AIM OF THE TASK:
Use the entries below and reproduce exactly the lines from the one containing "pencil case: present [459,350,492,404]" down to the one containing "plant pot: none", both of them included.

⟨

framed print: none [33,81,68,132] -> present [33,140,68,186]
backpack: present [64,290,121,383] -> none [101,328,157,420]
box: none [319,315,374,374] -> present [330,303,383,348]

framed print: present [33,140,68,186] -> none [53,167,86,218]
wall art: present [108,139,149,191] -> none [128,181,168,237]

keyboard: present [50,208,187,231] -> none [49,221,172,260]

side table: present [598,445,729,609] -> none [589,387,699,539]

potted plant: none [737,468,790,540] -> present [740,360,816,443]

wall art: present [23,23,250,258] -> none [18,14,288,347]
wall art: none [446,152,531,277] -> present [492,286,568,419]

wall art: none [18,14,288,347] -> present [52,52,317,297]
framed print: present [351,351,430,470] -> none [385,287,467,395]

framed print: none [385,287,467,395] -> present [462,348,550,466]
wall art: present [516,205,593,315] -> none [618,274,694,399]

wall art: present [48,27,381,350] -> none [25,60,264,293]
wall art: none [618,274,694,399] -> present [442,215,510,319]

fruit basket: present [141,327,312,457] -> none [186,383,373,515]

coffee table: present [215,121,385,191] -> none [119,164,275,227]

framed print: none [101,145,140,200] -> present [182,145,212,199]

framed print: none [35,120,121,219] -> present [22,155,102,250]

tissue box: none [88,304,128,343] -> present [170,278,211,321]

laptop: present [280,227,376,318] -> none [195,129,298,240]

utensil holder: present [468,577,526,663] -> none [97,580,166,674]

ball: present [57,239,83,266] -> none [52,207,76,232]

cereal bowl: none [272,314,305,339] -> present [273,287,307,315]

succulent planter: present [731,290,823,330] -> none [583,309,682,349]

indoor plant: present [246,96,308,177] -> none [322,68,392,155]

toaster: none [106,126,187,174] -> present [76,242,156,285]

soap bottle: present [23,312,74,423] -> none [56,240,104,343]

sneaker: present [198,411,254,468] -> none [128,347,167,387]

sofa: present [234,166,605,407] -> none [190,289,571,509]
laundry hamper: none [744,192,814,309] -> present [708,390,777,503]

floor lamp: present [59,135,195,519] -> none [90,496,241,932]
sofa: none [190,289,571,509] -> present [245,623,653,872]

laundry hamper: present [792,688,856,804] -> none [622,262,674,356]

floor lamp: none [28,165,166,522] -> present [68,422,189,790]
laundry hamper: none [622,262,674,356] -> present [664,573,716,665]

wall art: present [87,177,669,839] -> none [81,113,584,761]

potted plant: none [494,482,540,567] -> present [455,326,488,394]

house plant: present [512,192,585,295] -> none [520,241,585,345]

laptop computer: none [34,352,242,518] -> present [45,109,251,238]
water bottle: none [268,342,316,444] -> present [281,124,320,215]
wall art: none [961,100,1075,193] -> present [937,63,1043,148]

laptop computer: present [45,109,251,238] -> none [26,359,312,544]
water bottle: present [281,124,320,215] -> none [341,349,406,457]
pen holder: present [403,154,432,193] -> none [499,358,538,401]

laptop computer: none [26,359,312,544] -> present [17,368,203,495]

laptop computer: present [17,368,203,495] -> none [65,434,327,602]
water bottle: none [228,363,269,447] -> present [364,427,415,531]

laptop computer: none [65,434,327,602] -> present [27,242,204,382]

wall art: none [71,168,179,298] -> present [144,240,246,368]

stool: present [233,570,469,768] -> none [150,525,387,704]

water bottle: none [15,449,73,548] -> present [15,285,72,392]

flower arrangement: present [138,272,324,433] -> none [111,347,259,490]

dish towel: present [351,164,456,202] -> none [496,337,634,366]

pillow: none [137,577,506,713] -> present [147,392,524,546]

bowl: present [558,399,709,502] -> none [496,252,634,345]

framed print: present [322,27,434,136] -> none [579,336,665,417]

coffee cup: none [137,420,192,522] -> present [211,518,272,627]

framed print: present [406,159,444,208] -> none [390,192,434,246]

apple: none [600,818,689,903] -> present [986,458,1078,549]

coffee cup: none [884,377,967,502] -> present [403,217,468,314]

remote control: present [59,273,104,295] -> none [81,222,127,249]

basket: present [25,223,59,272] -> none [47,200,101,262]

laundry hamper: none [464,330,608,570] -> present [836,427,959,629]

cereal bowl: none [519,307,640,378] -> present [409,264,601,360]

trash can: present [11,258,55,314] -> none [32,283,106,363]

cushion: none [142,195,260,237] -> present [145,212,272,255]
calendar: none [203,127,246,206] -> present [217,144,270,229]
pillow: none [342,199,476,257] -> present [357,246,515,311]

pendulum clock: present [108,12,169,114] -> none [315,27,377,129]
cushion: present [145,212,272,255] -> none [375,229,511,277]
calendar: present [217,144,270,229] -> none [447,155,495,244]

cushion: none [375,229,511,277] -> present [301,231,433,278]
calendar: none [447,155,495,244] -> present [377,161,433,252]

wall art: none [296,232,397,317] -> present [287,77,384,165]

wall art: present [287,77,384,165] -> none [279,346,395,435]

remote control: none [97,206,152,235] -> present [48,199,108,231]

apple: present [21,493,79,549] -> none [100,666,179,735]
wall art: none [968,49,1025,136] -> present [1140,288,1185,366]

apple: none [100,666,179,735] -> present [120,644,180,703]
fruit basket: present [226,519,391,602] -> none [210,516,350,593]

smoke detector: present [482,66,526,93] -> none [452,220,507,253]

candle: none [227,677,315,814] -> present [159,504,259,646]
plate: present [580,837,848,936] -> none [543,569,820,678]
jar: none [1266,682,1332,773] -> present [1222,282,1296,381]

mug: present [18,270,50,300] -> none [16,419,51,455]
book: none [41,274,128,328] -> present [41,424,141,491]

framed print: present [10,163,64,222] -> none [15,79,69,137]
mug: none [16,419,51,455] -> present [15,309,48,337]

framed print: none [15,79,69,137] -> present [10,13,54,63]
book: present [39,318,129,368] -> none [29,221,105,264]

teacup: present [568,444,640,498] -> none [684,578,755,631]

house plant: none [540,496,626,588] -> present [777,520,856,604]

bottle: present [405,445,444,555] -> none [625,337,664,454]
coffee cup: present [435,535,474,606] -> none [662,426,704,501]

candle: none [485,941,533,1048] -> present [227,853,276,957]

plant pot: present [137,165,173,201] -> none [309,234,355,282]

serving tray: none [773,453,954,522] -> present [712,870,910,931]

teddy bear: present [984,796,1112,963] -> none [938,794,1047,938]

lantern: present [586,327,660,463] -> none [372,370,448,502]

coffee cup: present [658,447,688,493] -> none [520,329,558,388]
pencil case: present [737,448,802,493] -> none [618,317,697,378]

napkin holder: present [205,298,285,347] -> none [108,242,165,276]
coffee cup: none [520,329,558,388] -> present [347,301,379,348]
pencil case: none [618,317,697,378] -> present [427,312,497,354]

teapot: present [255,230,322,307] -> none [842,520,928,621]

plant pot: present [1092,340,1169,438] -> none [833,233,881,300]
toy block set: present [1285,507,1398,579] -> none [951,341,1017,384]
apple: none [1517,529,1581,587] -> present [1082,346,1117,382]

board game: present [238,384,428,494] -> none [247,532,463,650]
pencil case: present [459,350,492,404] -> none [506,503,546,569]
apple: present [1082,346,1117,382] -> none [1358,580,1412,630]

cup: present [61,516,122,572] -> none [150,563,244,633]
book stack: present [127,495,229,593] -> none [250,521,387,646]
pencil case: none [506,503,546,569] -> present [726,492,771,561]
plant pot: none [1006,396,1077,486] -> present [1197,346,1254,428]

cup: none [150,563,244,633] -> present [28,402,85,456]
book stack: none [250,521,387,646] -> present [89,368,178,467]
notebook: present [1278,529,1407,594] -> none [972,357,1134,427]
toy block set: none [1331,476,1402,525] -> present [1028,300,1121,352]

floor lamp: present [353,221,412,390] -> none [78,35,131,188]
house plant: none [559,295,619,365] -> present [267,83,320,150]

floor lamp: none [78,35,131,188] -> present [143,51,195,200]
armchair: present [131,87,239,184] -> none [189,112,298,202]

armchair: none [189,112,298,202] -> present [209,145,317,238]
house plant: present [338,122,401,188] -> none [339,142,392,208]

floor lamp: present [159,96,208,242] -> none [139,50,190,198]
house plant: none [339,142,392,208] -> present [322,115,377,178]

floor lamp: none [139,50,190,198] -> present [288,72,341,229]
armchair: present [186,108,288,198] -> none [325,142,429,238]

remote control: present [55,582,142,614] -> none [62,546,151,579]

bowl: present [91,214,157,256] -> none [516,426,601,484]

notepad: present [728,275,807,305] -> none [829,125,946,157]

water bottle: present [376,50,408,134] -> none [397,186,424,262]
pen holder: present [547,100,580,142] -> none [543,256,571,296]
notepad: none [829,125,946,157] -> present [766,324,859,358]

⟩

THE COMPLETED TASK:
pencil case: present [459,350,492,404] -> none [506,503,546,569]
apple: present [1082,346,1117,382] -> none [1358,580,1412,630]

cup: present [61,516,122,572] -> none [150,563,244,633]
book stack: present [127,495,229,593] -> none [250,521,387,646]
pencil case: none [506,503,546,569] -> present [726,492,771,561]
plant pot: none [1006,396,1077,486] -> present [1197,346,1254,428]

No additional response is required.